Selvino Heck
O presidente do Equador, Rafael Correa, disse no discurso de posse: A América Latina não está vivendo uma época de mudança, mas está vivendo uma mudança de época. A ser verdadeira a afirmação, de não ser apenas um jogo de palavras, um novo tempo histórico começou ou está-se instalando pelo continente latino-americano
A pergunta imediatamente se coloca, especialmente para muitos de nós que faz décadas temos sonhos revolucionários, passeamos juntos com Fidel pela Sierra Maestra cubana, depois pelas montanhas nicaragüenses, e esperávamos que o sonho de Che Guevara de uma América Latina soberana e unida se realizasse logo ali adiante. O que mais vimos e vivemos foram golpes e ditaduras militares, foi a espoliação das riquezas e do braço dos trabalhadores pelo poder central, a concentração de renda como resultado do entreguismo das elites nacionais.
Mas os anos 2000 reservaram surpresas. Há uma mudança de rumos na América do Sul. Os eleitores de vários países rejeitaram nas urnas a desgraça neoliberal, os movimentos sociais de vários países se reencontram e reorganizam, está em construção a Comunidade Sulamericana de Nações, com um Banco de Investimento e uma emissora de televisão próprios a afrontar a hegemonia do Norte.

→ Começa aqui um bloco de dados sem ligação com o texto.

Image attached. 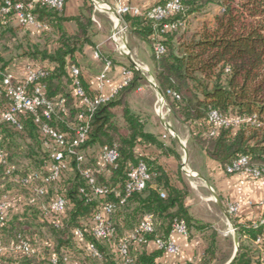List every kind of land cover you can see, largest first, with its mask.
Returning <instances> with one entry per match:
<instances>
[{
	"label": "trees",
	"instance_id": "obj_1",
	"mask_svg": "<svg viewBox=\"0 0 264 264\" xmlns=\"http://www.w3.org/2000/svg\"><path fill=\"white\" fill-rule=\"evenodd\" d=\"M11 1H23L26 5L33 2L28 10L42 25L43 32L41 39L34 41L29 30L19 25L13 14L0 17V68L10 72L11 62L20 57H27L34 66H43L47 73L39 82L46 86V95L54 100L63 98L66 107L49 123L61 132L73 133V126L80 122L78 116L86 111V106L75 94L71 67L82 68L78 53L86 45H96L94 4L92 0H85L78 15L67 16L65 6L69 0H65L62 9L42 1ZM182 4L183 10L162 22L132 14H128L126 20L131 23L134 33L151 45L158 85L172 113L190 127L198 145L225 169L240 157L247 156L248 166L264 170V0H183ZM214 5L220 10L212 21L205 20L197 28L191 27V16ZM178 19L184 22L183 26L173 31L164 30L165 23ZM68 22L75 24L73 32L69 31ZM19 39L16 46L10 45ZM156 42L166 48L160 57L154 51ZM102 57L114 63L111 57L104 54ZM134 73L127 86L99 106L91 118L89 139L82 146L86 149L99 144V149L110 146L119 151L115 165H107L104 169L95 156V166L88 167L99 184L120 188L129 168L140 160L146 162L151 175L147 187L133 193L124 205L119 204L114 193L89 200L80 190L86 185L83 174L70 178L67 184L58 185L59 180L54 182L58 185L57 194L63 193L69 200L65 212H52L51 201L29 204L25 194L29 188L21 179L32 172L43 171L50 159L42 145L40 125L29 112L20 114L21 128L6 121L0 123V147L6 155V161L0 164V197L7 196L12 202L10 216L1 230L8 250L0 255V264H54V257L58 258V264H68L70 260L89 264L90 259L103 264H121L115 245L135 229L146 214L154 217L155 230L144 232V241L131 242V254L136 264H156L165 250L149 251L146 245L158 238L168 241L176 220L186 224L190 238L193 229L211 230L206 236L207 245L201 261L187 264L214 263L219 249L216 230L190 211L186 203L190 189L182 172L178 175L184 184L179 186L161 160L163 156L181 160L180 154L174 145L147 132L145 116L133 111L128 104L129 93L140 84V73L136 69ZM80 77L86 93L94 97L96 93L87 86L83 73ZM10 102L5 86L0 83V117ZM212 110L225 116L251 117L252 120L238 126L221 127L215 136H210ZM20 156L26 162L17 166L15 159ZM74 163L77 164L73 162L72 169H76ZM108 202L116 204L111 215L116 235L102 239L93 232V217L97 207ZM236 226L239 252L233 264H253L246 240L261 236L264 243V223L237 222ZM45 227L49 228L53 238L43 236ZM78 228L83 231L86 242L97 244L103 259L93 258L87 252L76 233ZM19 235L32 244V255L13 248ZM38 239L42 242L40 245L36 243Z\"/></svg>",
	"mask_w": 264,
	"mask_h": 264
},
{
	"label": "crops",
	"instance_id": "obj_2",
	"mask_svg": "<svg viewBox=\"0 0 264 264\" xmlns=\"http://www.w3.org/2000/svg\"><path fill=\"white\" fill-rule=\"evenodd\" d=\"M165 1L92 0L96 12V45H86L78 53V60L89 89L93 93L101 92L108 98L125 87L126 80L134 78V69L140 73V84L129 93L128 104L133 111L145 116L147 132L174 145L180 154L181 160L175 156H163L161 160L179 186L184 184L178 175L182 172V178L190 189L186 200L190 211L197 219L216 230L219 249L213 264H233V259L239 252V235L238 231L232 232V229L237 222L256 223L264 217V177L254 178L244 171L228 172L198 145L192 137L190 127L172 113L158 85L151 45L134 33L131 23L126 20L128 14H119L114 9L116 4H122L147 10ZM84 3L85 0H69L65 6V14L78 15ZM219 10L220 7L214 5L197 16H191V27L197 28L205 20L212 21ZM193 21L197 24H192ZM67 26L69 31H74L73 22H68ZM25 28L29 30L32 40L41 39L42 26L31 24ZM102 54L114 60L108 72L109 79L104 83L98 80L106 67ZM28 64L30 61L27 57L16 58L11 62L9 71L22 79L26 76ZM230 204L238 205L235 213L230 212ZM210 232V229H193V236L190 238L179 231H172L169 240L177 245L178 251L164 252L156 264L200 262L207 245L206 236ZM246 241L250 246L253 264H264L262 237ZM146 246L149 251L159 248L155 240Z\"/></svg>",
	"mask_w": 264,
	"mask_h": 264
},
{
	"label": "built area",
	"instance_id": "obj_3",
	"mask_svg": "<svg viewBox=\"0 0 264 264\" xmlns=\"http://www.w3.org/2000/svg\"><path fill=\"white\" fill-rule=\"evenodd\" d=\"M37 1H42L57 9H62L65 4V0H34V2ZM182 3L183 0H167L147 10H142L131 5L116 4L114 9L119 14L145 15L156 22H162L175 13L183 10ZM32 6L33 2L26 5L23 1L12 2L11 0H0V17L13 14L15 21L21 26H29L31 24L42 26L28 10V7L30 8ZM183 25L184 22L182 20H174L165 23L164 30L173 31ZM154 51L156 56L160 57L165 53L166 48L164 44L156 42L154 44ZM111 66V61L106 60L105 70L98 76V80L101 83L109 79L108 72ZM46 73L47 70L43 66H34L30 63L27 65L26 76L20 79L13 72H4L0 68V83L5 86L6 94L11 100L10 105L0 117V123L6 121L21 128L20 114L27 112L31 113L35 117V121L40 125L43 148L50 154V163L47 166L46 172L35 171L21 179L32 192V197L27 201L29 204L36 203L38 197L45 195L55 181L60 180L66 172L72 170V163L74 161L77 162V164H81L87 159L91 151L82 149V146L89 139L91 118L94 116L99 106L109 100V98L101 92L96 93L94 97H90L82 85L80 77L82 68L76 65L72 66L71 74L74 79V91L81 99L82 103L85 104L86 111L79 114L78 118L80 122L73 126V133L61 132L53 127L49 121L52 120L53 116L59 111L66 109L65 100L63 98L59 100L50 99L46 95V86L39 82ZM129 83V80L125 81L126 86ZM32 84H34V86H32ZM251 120V117L241 118L239 116H225L216 110H212L210 112L212 129H210L209 135L215 136L218 129L221 127L238 126L242 122ZM96 153V157L104 169H106L107 165H115L119 158V151L116 147L104 146ZM5 161V152L0 147V164H3ZM226 170L228 172L244 171L254 178L264 177V170L248 166L247 156L240 157L231 165H228ZM82 173L86 178V185L80 190L88 196L89 200L105 197L110 193H114L115 196L119 198L120 205H124L133 193L143 191L151 178L148 165L143 160L138 161L129 168L125 183L120 188L99 184L94 172L90 168L82 170ZM11 205L12 202L7 196L0 197V255L8 250V247L2 239L1 230L10 216ZM68 205L69 200L63 193L57 194L49 203L50 210L55 213L65 212ZM115 210L116 204L113 202H108L105 205H99L97 207L93 217V232L98 238L110 239L116 235V227L114 221L111 219V215ZM229 210L235 213L238 210V205L230 204ZM257 223H264V217L255 224ZM154 230V217L151 214H146L139 225L115 245V251L119 256L121 264H136L131 254V242L144 241L143 233L154 232ZM173 231H179L189 236L187 226L183 221L176 220ZM237 231L238 227L234 226L232 232ZM76 233L80 238L79 240L85 244L84 246L87 252L91 254L93 258L99 260L103 259V253L95 242H86L84 240V233L79 228L76 229ZM258 240H261V238ZM156 243L158 247L164 249L165 252L176 253L178 251L177 245L171 240L165 241L158 238ZM13 248L28 256L34 253L32 244L23 235L18 236V240L13 245ZM65 259L67 262L69 261L67 257ZM52 262L58 264V258L54 257ZM75 264L84 263L77 262Z\"/></svg>",
	"mask_w": 264,
	"mask_h": 264
},
{
	"label": "rangeland",
	"instance_id": "obj_4",
	"mask_svg": "<svg viewBox=\"0 0 264 264\" xmlns=\"http://www.w3.org/2000/svg\"><path fill=\"white\" fill-rule=\"evenodd\" d=\"M194 23H196L197 24V22L196 21H193L192 22V24H194ZM23 35H24V32L23 33H21L20 34V38L22 39V37H23ZM21 39H19V40H17V41H15V42H12L10 45H12L13 47L14 46H16L20 41H21ZM2 46L0 45V48H1ZM118 112V114H120V111H117ZM98 149H99V144H93V145H91V147H88V148H86L85 150L86 151H91V153L90 154H88V157H87V159L83 162V163H81V164H73V166L75 167V165H76V169L74 168V169H72V170H70V171H68V172H66L63 176H62V178L59 180V183H57L58 185H60L61 183L62 184H64V183H66L67 184V182L70 180V178H73V177H75V176H77V177H82L81 176V174H83L82 173V170H84V169H86V168H88V167H94L95 166V161H96V159H95V156H96V152L98 151ZM97 150V151H96ZM97 158V157H96ZM49 161H50V159H49ZM48 161V163H47V165H45V169L42 171L41 170V172H46L47 171V166H48V164L50 163ZM25 162H26V159L23 157V156H20L19 158H16L15 159V165H19V164H25ZM75 162V161H74ZM38 171H40V170H38ZM79 171H80V173H79ZM58 185H56L55 183L54 184H52V186H50V188H49V191L45 194V195H43V196H39L38 197V199H37V202H40V203H42V204H47L48 202H50L53 198H54V196L57 194V190H56V188H58L57 186ZM25 194H26V198L29 200L31 197H32V192H30L29 190L27 191V190H25ZM42 233H43V236L45 237V238H47V239H51V238H53V235H51V233L49 232V228L48 227H45L44 229H43V231H42ZM38 245H40L42 242H41V240L40 239H38V241L36 242ZM88 263L89 264H103L102 262H100V261H93V260H88ZM62 264H65V263H62ZM68 264H75L72 260H70V262L68 263Z\"/></svg>",
	"mask_w": 264,
	"mask_h": 264
},
{
	"label": "water",
	"instance_id": "obj_5",
	"mask_svg": "<svg viewBox=\"0 0 264 264\" xmlns=\"http://www.w3.org/2000/svg\"><path fill=\"white\" fill-rule=\"evenodd\" d=\"M237 251H238V250H237ZM236 255H237V253H236ZM236 255H235V257H234L233 261L235 260V258H236ZM233 261H232V262H233Z\"/></svg>",
	"mask_w": 264,
	"mask_h": 264
}]
</instances>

Diz José Luís Fiori em De Volta para o Futuro (Correio Braziliense, 03.02.07): A ira e o desencanto dos liberais de direita e de esquerda têm razão de ser. De repente, tudo mudou, e o cenário ideológico latino-americano ficou diversificado e repleto de idéias e de propostas. Podem dar certo ou errado, mas não há como impugná-las, como vem acontecendo, pelo simples fato de serem projetos antigos. Todos têm raízes profundas na história latino-americana, e não se pode dizer que fracassaram porque sempre foram interrompidos pelos golpes da direita liberal.
Escreve Boaventura de Souza Santos: … a América Latina está hoje na vanguarda da reinvenção do Estado, da democracia e da esquerda. (…) As práticas de transformação social mais inovadoras estão a ocorrer no Sul global.
Respiram-se ares diferentes e possibilidades de futuro antes imprevistas. Como disse o presidente Lula para o presidente Evo Morales, da Bolívia, no final de sua visita ao Brasil: Reconheço de público a justeza de todos os pleitos bolivianos para melhorar a condição de vida do seu povo. Nem sempre poderei atender todas as demandas, mas saiba, companheiro Evo, que toda vez que me encontro contigo, eu não esqueço que somos chefes de Estado, cada um em defesa de seu país. Mas antes de ser Presidente da República, você na Bolívia e eu aqui no Brasil, nós éramos companheiros do movimento sindical e não podemos permitir que essa nossa primeira relação seja diminuída porque hoje somos presidentes, porque nós estamos presidentes. O que nós somos mesmo é trabalhadores, e quando terminar o nosso mandato poderemos nos encontrar, em qualquer parte do mundo, e dizer que governamos pensando nos mais pobres, em fazer justiça social, e podemos nos encontrar de cabeça tranqüila, muitas vezes sabendo que não fizemos tudo que queríamos fazer, mas que fizemos tudo que foi possível fazer (15.02.07).
Talvez seja cedo para falar em mudança de época. Há um processo em construção, cujo resultado permanece em aberto. A Pátria Grande, como verseja D. Pedro Casaldáliga, é um longo caminho de lutas, rupturas e transformações permanentes. Mas José Luís Fiori termina assim o artigo As Vitórias da Esquerda (Correio Braziliense, 26.12.06), que eu assino em baixo: Se for assim, se pode dizer com certeza que estão se reabrindo os caminhos da liberdade, tal como previra o presidente Salvador Allende, no seu último discurso, do dia 11 de setembro de 1973, feito no Palácio de La Moneda, já sob o bombardeio das tropas golpistas do general Pinochet: Sigan ustedes sabiendo que, mucho más temprano que tarde, de nuevo se abrirán las grandes alamedas por donde pase el hombre libre, para construir uma sociedad mejor.